After the Civil War, he remained in the army. It would be 25 years before his next promotion, to major on April 23, 1890.

Egbert was a lieutenant colonel at the start of the Spanish–American War. He commanded the 6th Infantry Regiment in the Santiago campaign until he was wounded in the Battle of San Juan Hill on July 1, 1898. While still recovering, he was promoted to colonel of the 22nd U.S. Infantry Regiment. On October 1, 1898, he was made a Brigadier General of U.S. Volunteers. That same year he became a Veteran Companion of the Military Order of Foreign Wars.

He was then sent to the Philippines for the Philippine–American War, arriving in Manila on March 4, 1899. During the Battle of Malinta, he was mortally wounded while leading a charge against Filipino forces in Malinta, Polo, Bulacan (present day city of Valenzuela, now part of Metro Manila) on March 26, and died the same day.
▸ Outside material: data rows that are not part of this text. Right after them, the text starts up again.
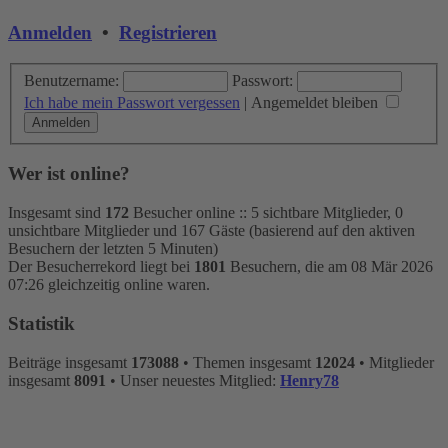
Anmelden
•
Registrieren
Benutzername:
Passwort:
Ich habe mein Passwort vergessen
|
Angemeldet bleiben
Wer ist online?
Insgesamt sind
172
Besucher online :: 5 sichtbare Mitglieder, 0
unsichtbare Mitglieder und 167 Gäste (basierend auf den aktiven
Besuchern der letzten 5 Minuten)
Der Besucherrekord liegt bei
1801
Besuchern, die am 08 Mär 2026
07:26 gleichzeitig online waren.
Statistik
Beiträge insgesamt
173088
• Themen insgesamt
12024
• Mitglieder
insgesamt
8091
• Unser neuestes Mitglied:
Henry78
In September 2012, at 118 Maysan Road, near his death location, the LGU of the City of Valenzuela made a cannon which was called Egbert Memorial Cannon.

Harry Egbert is buried in Arlington National Cemetery with his wife, Ellen Young Egbert (1843–1913).

Fort Egbert (1899–1911) in Eagle, Alaska was named for him, as is Egbert Avenue in San Francisco, California.